The Bears opened the day in a four-way tie for fourth nationally with 31 hit by pitches along with Appalachian State, California-Irvine and LSU.

Mendolia, who scored on a Jagger Schattle single, took his team-high sixth hit by pitch while Allen was hit for the third time.

In the fifth inning, Bears catcher Casey Shipley took a Cooper Dossett pitch off his face that clearly shook him up and sent him right out of the game. He was replaced by pinch runner Cooper White and then at catcher by Rogers native Hayden Seldomridge.

UCA Coach Nick Harlan said Shipley would be further examined but it appeared his nose was broken.

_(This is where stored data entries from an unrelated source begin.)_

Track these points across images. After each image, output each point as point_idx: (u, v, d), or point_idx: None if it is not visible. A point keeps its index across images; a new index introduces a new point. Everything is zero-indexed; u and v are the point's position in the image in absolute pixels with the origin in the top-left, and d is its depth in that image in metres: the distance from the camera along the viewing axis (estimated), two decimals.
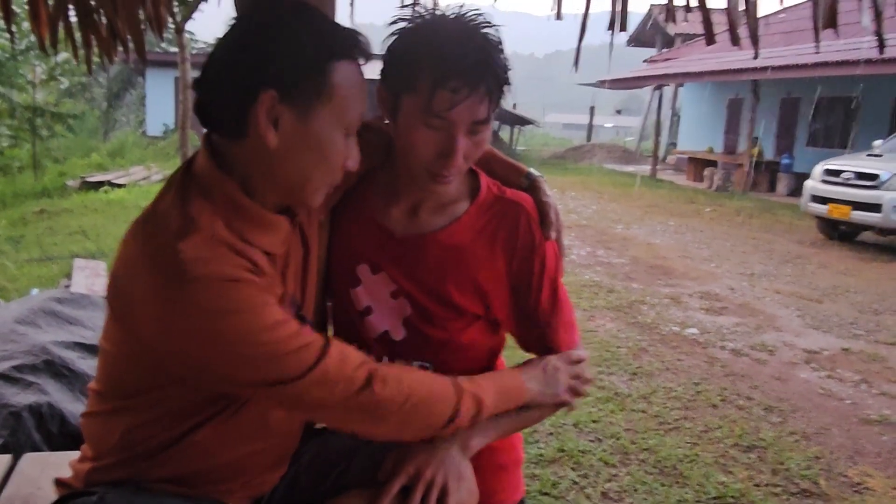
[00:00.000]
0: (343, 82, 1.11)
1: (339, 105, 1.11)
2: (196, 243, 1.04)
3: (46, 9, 2.36)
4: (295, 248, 1.27)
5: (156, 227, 1.09)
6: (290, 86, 1.07)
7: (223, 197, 1.11)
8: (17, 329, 2.94)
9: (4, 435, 2.38)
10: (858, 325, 6.13)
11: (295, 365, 1.07)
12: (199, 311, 1.02)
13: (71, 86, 19.02)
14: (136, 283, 1.06)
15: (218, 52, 1.11)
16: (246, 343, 1.04)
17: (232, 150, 1.12)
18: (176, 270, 1.02)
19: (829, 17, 1.55)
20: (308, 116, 1.09)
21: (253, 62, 1.07)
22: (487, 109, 1.21)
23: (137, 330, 1.08)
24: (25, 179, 14.12)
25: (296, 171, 1.12)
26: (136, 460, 1.18)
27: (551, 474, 3.28)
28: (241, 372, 1.07)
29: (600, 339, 5.38)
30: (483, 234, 1.35)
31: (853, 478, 3.45)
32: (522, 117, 26.85)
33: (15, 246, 8.05)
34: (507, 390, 1.28)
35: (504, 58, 1.23)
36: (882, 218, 9.41)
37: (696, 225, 11.65)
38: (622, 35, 1.90)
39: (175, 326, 1.03)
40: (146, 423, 1.16)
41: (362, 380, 1.11)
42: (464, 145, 1.22)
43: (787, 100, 18.80)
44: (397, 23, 1.25)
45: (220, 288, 1.03)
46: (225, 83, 1.10)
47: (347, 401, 1.10)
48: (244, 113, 1.08)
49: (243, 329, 1.04)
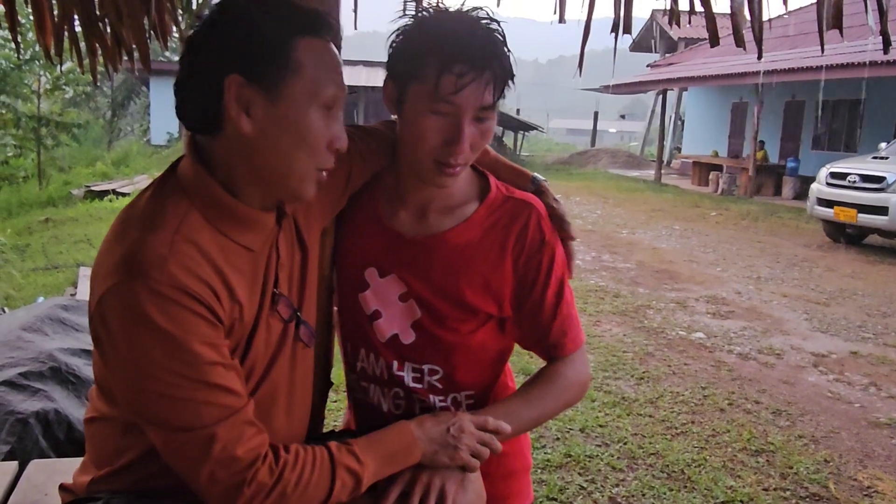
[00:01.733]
0: (310, 58, 1.09)
1: (309, 81, 1.09)
2: (160, 238, 1.03)
3: (52, 18, 2.37)
4: (292, 251, 1.26)
5: (128, 214, 1.10)
6: (254, 67, 1.06)
7: (202, 193, 1.11)
8: (24, 336, 2.94)
9: (11, 442, 2.39)
10: (866, 328, 6.10)
11: (189, 416, 1.03)
12: (131, 308, 0.99)
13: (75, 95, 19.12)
14: (98, 263, 1.07)
15: (186, 53, 1.11)
16: (154, 365, 1.01)
17: (213, 147, 1.12)
18: (131, 259, 1.01)
19: (835, 18, 1.55)
20: (278, 97, 1.08)
21: (216, 52, 1.07)
22: (493, 95, 1.22)
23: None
24: (30, 189, 14.17)
25: (276, 156, 1.11)
26: (138, 466, 1.18)
27: (558, 479, 3.26)
28: (135, 390, 1.04)
29: (606, 344, 5.36)
30: (492, 233, 1.36)
31: (863, 481, 3.43)
32: (526, 123, 26.90)
33: (20, 255, 8.08)
34: (393, 454, 1.22)
35: (508, 50, 1.24)
36: (888, 221, 9.38)
37: (701, 229, 11.63)
38: (625, 40, 1.90)
39: (109, 310, 1.01)
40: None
41: (243, 466, 1.06)
42: (470, 132, 1.23)
43: (792, 103, 18.78)
44: (401, 19, 1.26)
45: (160, 298, 0.99)
46: (194, 80, 1.10)
47: (213, 475, 1.05)
48: (216, 105, 1.07)
49: (160, 348, 1.00)
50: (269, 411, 1.21)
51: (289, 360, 1.24)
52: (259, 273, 1.17)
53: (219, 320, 1.06)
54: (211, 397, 1.04)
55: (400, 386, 1.41)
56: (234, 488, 1.06)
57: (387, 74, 1.28)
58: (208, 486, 1.06)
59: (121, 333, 1.02)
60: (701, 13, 1.84)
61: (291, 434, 1.30)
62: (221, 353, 1.06)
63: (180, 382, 1.02)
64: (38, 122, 15.11)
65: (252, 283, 1.15)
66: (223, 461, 1.05)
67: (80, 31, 2.43)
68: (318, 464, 1.13)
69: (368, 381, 1.44)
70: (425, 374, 1.40)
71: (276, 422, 1.23)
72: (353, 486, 1.16)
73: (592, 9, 1.88)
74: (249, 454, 1.06)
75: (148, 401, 1.04)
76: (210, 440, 1.04)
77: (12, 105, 14.78)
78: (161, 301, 1.00)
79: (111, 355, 1.05)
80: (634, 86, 22.03)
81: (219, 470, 1.05)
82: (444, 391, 1.41)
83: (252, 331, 1.16)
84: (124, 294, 1.00)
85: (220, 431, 1.04)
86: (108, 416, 1.19)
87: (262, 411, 1.20)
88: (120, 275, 1.01)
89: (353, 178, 1.39)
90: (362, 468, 1.17)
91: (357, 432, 1.50)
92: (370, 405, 1.46)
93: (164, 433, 1.06)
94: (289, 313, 1.23)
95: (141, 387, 1.03)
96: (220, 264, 1.08)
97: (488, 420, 1.29)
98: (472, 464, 1.26)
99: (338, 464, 1.14)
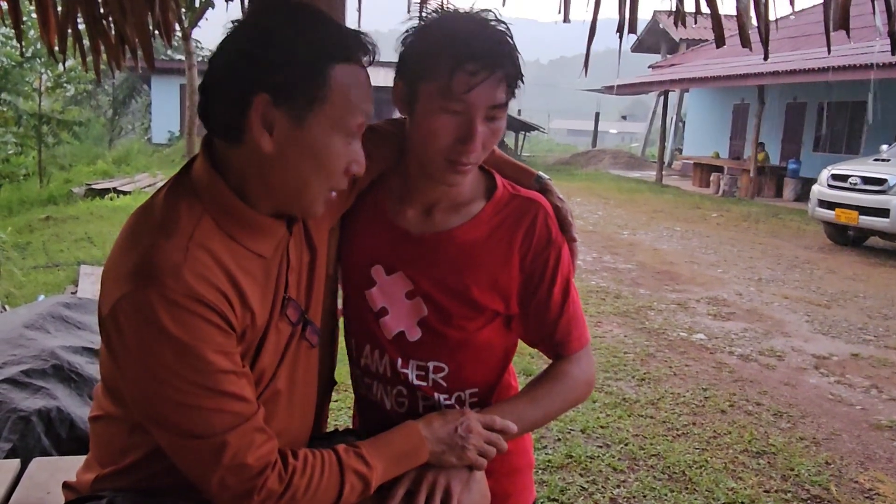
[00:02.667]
0: (342, 86, 1.08)
1: (338, 109, 1.08)
2: (175, 245, 1.03)
3: (55, 16, 2.37)
4: (301, 253, 1.26)
5: (142, 216, 1.10)
6: (285, 90, 1.06)
7: (214, 198, 1.11)
8: (26, 334, 2.94)
9: (14, 440, 2.38)
10: (868, 331, 6.10)
11: (201, 423, 1.03)
12: (146, 316, 1.00)
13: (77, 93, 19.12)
14: (112, 265, 1.07)
15: (217, 57, 1.11)
16: (167, 372, 1.01)
17: (229, 154, 1.11)
18: (147, 266, 1.01)
19: (842, 19, 1.54)
20: (303, 121, 1.07)
21: (248, 67, 1.06)
22: (504, 94, 1.23)
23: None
24: (31, 187, 14.16)
25: (292, 177, 1.10)
26: (144, 465, 1.18)
27: (559, 480, 3.26)
28: (147, 395, 1.04)
29: (608, 345, 5.36)
30: (500, 230, 1.36)
31: (864, 484, 3.43)
32: (528, 123, 26.88)
33: (21, 253, 8.07)
34: (401, 455, 1.22)
35: (517, 50, 1.24)
36: (890, 223, 9.37)
37: (702, 230, 11.62)
38: (627, 41, 1.90)
39: (123, 316, 1.01)
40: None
41: (253, 473, 1.06)
42: (482, 131, 1.23)
43: (793, 104, 18.77)
44: (411, 21, 1.27)
45: (174, 307, 1.00)
46: (222, 87, 1.09)
47: (224, 482, 1.06)
48: (240, 118, 1.07)
49: (173, 356, 1.01)
50: (271, 410, 1.20)
51: (292, 361, 1.24)
52: (271, 279, 1.18)
53: (231, 328, 1.06)
54: (223, 405, 1.04)
55: (403, 384, 1.41)
56: (244, 495, 1.06)
57: (397, 75, 1.28)
58: (219, 492, 1.07)
59: (135, 340, 1.02)
60: (706, 14, 1.84)
61: (293, 433, 1.29)
62: (234, 360, 1.07)
63: (192, 390, 1.02)
64: (40, 119, 15.09)
65: (264, 290, 1.15)
66: (234, 469, 1.05)
67: (84, 28, 2.43)
68: (327, 469, 1.13)
69: (372, 378, 1.44)
70: (430, 372, 1.40)
71: (278, 421, 1.22)
72: (362, 489, 1.16)
73: (598, 9, 1.88)
74: (260, 462, 1.06)
75: (160, 406, 1.04)
76: (221, 448, 1.04)
77: (13, 103, 14.76)
78: (175, 310, 1.00)
79: (124, 360, 1.05)
80: (636, 87, 22.02)
81: (229, 477, 1.05)
82: (449, 389, 1.41)
83: (263, 336, 1.16)
84: (139, 301, 1.00)
85: (231, 439, 1.04)
86: (114, 415, 1.19)
87: (267, 414, 1.20)
88: (135, 282, 1.01)
89: (360, 177, 1.38)
90: (370, 471, 1.17)
91: (361, 430, 1.50)
92: (373, 402, 1.46)
93: (174, 438, 1.06)
94: (297, 316, 1.23)
95: (153, 392, 1.03)
96: (232, 271, 1.08)
97: (496, 419, 1.29)
98: (480, 463, 1.26)
99: (346, 468, 1.14)
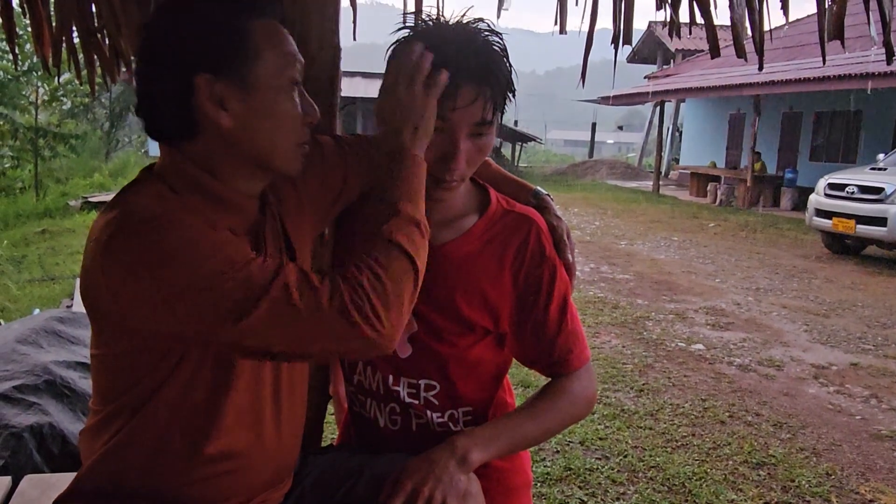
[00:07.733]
0: (266, 41, 1.09)
1: (272, 63, 1.09)
2: (148, 193, 1.03)
3: (50, 29, 2.36)
4: (279, 247, 1.24)
5: (109, 207, 1.07)
6: (219, 62, 1.05)
7: (183, 178, 1.10)
8: (19, 349, 2.92)
9: (5, 456, 2.36)
10: (866, 340, 6.08)
11: (256, 281, 0.98)
12: (139, 235, 0.98)
13: (73, 106, 19.07)
14: (90, 251, 1.04)
15: (142, 62, 1.09)
16: (187, 269, 0.97)
17: (190, 149, 1.10)
18: (126, 216, 1.00)
19: (836, 28, 1.54)
20: (249, 86, 1.07)
21: (175, 54, 1.06)
22: (490, 112, 1.21)
23: (99, 306, 1.05)
24: (27, 200, 14.12)
25: (259, 143, 1.10)
26: (129, 472, 1.15)
27: (558, 493, 3.23)
28: (200, 310, 0.98)
29: (606, 356, 5.34)
30: (491, 246, 1.34)
31: (865, 494, 3.40)
32: (524, 134, 26.97)
33: (17, 266, 8.04)
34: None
35: (508, 63, 1.22)
36: (887, 231, 9.37)
37: (700, 240, 11.62)
38: (623, 51, 1.90)
39: (118, 249, 0.99)
40: (135, 431, 1.12)
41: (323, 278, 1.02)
42: (466, 148, 1.22)
43: (789, 114, 18.84)
44: (401, 31, 1.25)
45: (168, 227, 0.99)
46: (159, 87, 1.08)
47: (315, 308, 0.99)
48: (188, 107, 1.06)
49: (191, 258, 0.98)
50: (254, 425, 1.18)
51: (273, 369, 1.22)
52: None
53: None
54: (252, 268, 0.99)
55: (396, 401, 1.39)
56: (335, 294, 0.99)
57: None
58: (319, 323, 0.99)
59: (138, 264, 0.98)
60: (701, 25, 1.83)
61: (282, 449, 1.27)
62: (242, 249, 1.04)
63: (219, 268, 0.98)
64: (36, 133, 15.06)
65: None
66: (308, 293, 0.99)
67: (79, 42, 2.43)
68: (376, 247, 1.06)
69: (365, 395, 1.43)
70: (421, 390, 1.38)
71: (265, 435, 1.21)
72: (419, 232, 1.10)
73: (595, 20, 1.88)
74: (320, 273, 1.03)
75: (204, 310, 0.98)
76: (283, 290, 0.98)
77: (10, 116, 14.73)
78: (166, 221, 1.00)
79: (135, 294, 0.98)
80: (632, 97, 22.08)
81: (310, 299, 0.99)
82: (442, 407, 1.39)
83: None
84: (127, 229, 0.99)
85: (281, 279, 0.99)
86: (98, 423, 1.16)
87: (247, 425, 1.17)
88: (115, 226, 1.00)
89: (348, 186, 1.36)
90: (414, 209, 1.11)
91: (356, 446, 1.49)
92: (367, 419, 1.44)
93: (242, 324, 0.98)
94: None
95: (192, 302, 0.98)
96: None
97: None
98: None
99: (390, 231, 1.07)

“He thought [the pitch] was going to break more than it did but it stayed up,” Harlan said.

First earned

Arkansas freshman Colin Fisher and sophomore Cooper Dossett both allowed their first earned runs of the season in their fourth and third appearances, respectively.

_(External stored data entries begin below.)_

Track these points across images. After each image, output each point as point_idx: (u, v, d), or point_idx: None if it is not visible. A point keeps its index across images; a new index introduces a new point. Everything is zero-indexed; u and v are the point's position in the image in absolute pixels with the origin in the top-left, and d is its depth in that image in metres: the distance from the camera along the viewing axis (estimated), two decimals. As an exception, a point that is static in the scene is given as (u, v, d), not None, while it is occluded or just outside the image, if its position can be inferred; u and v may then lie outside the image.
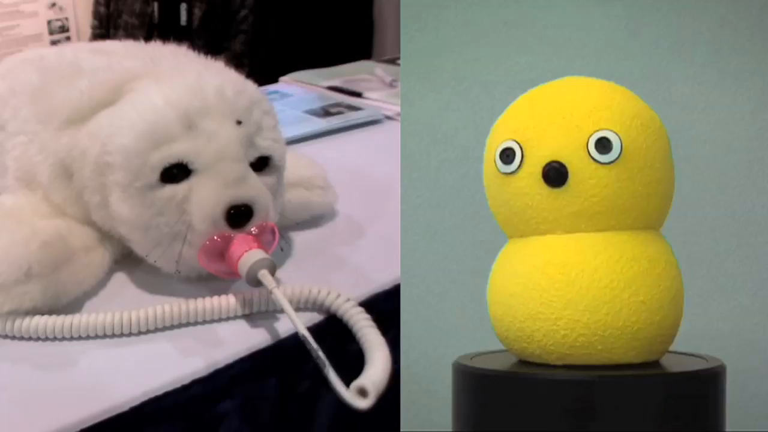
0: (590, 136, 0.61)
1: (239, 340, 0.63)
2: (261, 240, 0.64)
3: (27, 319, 0.62)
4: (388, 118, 1.14)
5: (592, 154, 0.61)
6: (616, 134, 0.61)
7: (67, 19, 2.23)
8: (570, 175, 0.61)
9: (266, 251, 0.64)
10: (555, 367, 0.63)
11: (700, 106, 0.93)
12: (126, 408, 0.56)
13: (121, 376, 0.60)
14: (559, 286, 0.61)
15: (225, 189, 0.63)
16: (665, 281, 0.62)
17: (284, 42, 2.00)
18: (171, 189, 0.63)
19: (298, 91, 1.29)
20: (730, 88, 0.93)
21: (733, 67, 0.93)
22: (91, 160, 0.65)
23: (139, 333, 0.64)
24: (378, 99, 1.21)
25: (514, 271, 0.63)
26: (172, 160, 0.63)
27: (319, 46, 1.91)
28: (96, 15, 2.06)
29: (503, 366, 0.65)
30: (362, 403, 0.56)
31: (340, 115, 1.14)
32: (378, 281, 0.71)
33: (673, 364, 0.64)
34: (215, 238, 0.63)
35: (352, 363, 0.62)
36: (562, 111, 0.62)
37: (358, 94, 1.24)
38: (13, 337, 0.63)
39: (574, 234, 0.62)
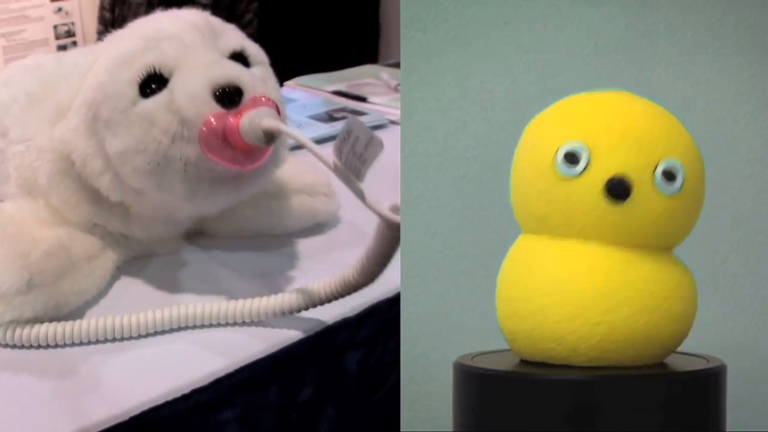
0: (659, 161, 0.61)
1: (240, 349, 0.63)
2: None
3: (27, 328, 0.62)
4: (393, 122, 1.13)
5: (658, 181, 0.61)
6: (683, 166, 0.62)
7: (73, 23, 2.23)
8: (632, 194, 0.61)
9: None
10: (556, 367, 0.62)
11: (700, 106, 0.93)
12: (126, 417, 0.56)
13: (121, 384, 0.60)
14: (603, 292, 0.61)
15: (203, 70, 0.62)
16: (692, 294, 0.64)
17: (289, 46, 1.99)
18: (154, 99, 0.62)
19: (303, 96, 1.28)
20: (730, 88, 0.93)
21: (733, 67, 0.93)
22: (82, 128, 0.65)
23: (139, 337, 0.63)
24: (382, 104, 1.21)
25: (549, 273, 0.63)
26: (143, 70, 0.63)
27: (325, 50, 1.90)
28: (101, 20, 2.06)
29: (504, 366, 0.65)
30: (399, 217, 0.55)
31: (344, 120, 1.14)
32: (381, 288, 0.70)
33: (673, 364, 0.64)
34: (211, 120, 0.61)
35: (350, 369, 0.62)
36: (637, 128, 0.62)
37: (363, 99, 1.24)
38: (14, 346, 0.63)
39: (616, 246, 0.62)
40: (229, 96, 0.61)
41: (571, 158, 0.62)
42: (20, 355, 0.62)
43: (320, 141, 1.07)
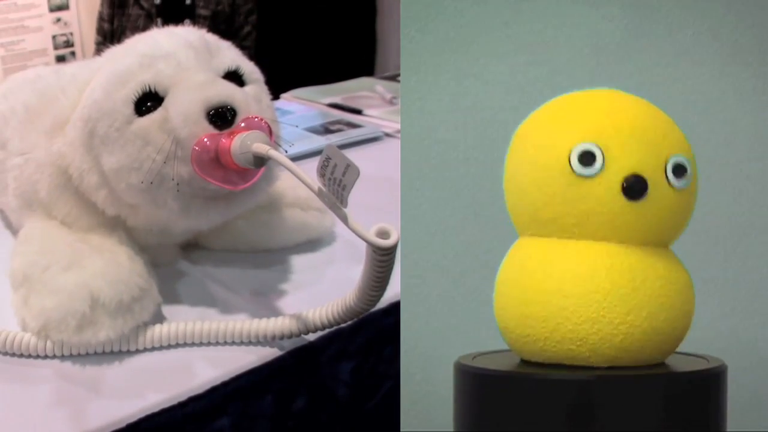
0: (669, 157, 0.62)
1: (235, 358, 0.63)
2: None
3: (32, 339, 0.62)
4: (388, 135, 1.14)
5: (669, 177, 0.62)
6: (689, 160, 0.63)
7: (71, 34, 2.23)
8: (648, 191, 0.62)
9: None
10: (557, 367, 0.62)
11: (700, 106, 0.93)
12: (123, 425, 0.56)
13: (117, 392, 0.60)
14: (624, 292, 0.61)
15: (198, 90, 0.62)
16: (692, 290, 0.65)
17: (287, 58, 2.00)
18: (148, 118, 0.62)
19: (299, 109, 1.29)
20: (730, 88, 0.93)
21: (733, 67, 0.93)
22: (78, 143, 0.65)
23: (137, 351, 0.63)
24: (378, 116, 1.22)
25: (568, 274, 0.62)
26: (139, 88, 0.63)
27: (322, 63, 1.92)
28: (100, 31, 2.06)
29: (505, 366, 0.65)
30: (387, 242, 0.55)
31: (340, 133, 1.14)
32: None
33: (673, 364, 0.64)
34: (204, 140, 0.61)
35: (343, 379, 0.62)
36: (644, 126, 0.63)
37: (358, 111, 1.24)
38: (20, 355, 0.62)
39: (630, 245, 0.63)
40: (222, 116, 0.61)
41: (587, 158, 0.62)
42: (19, 363, 0.62)
43: (315, 153, 1.07)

The left-handed Fisher entered with a 0.00 ERA in 8 1/3 innings while the righty Dossett had worked 2 innings.

The Bears’ Bryce Cermenelli gave Fisher his first with a one-out RBI single in the second inning, then Jagger Schattle added a one-out RBI single up the middle in the third inning.

Fisher worked 3 innings, allowing 2 earned runs on 4 hits and no walks with 4 strikeouts.

Dossett threw a clean fourth inning before giving up two earned runs on a walk and hit batter in the Bears’ four-run fifth.

Fair or foul?

With two runners on base in the third inning, Arkansas leadoff man Ross Lovich hit an opposite-field shot well down the line in left field. UCA left fielder Preston Curtis, who had been playing in left center, made a long, sustained run over into the corner but he could not get to the ball, which landed close to the foul line and also just short of the wall.

The ball was ruled foul on the spot and a replay review confirmed it landed several inches wide of the chalk.

Down two

UCA’s 2-0 lead in the third inning was the first deficit of two-plus runs for Arkansas in more than two weeks. 

The only other time this season the Razorbacks have been behind by more than two runs had been during a 7-3 loss to James Madison on the Sunday of Opening Weekend on Feb. 18.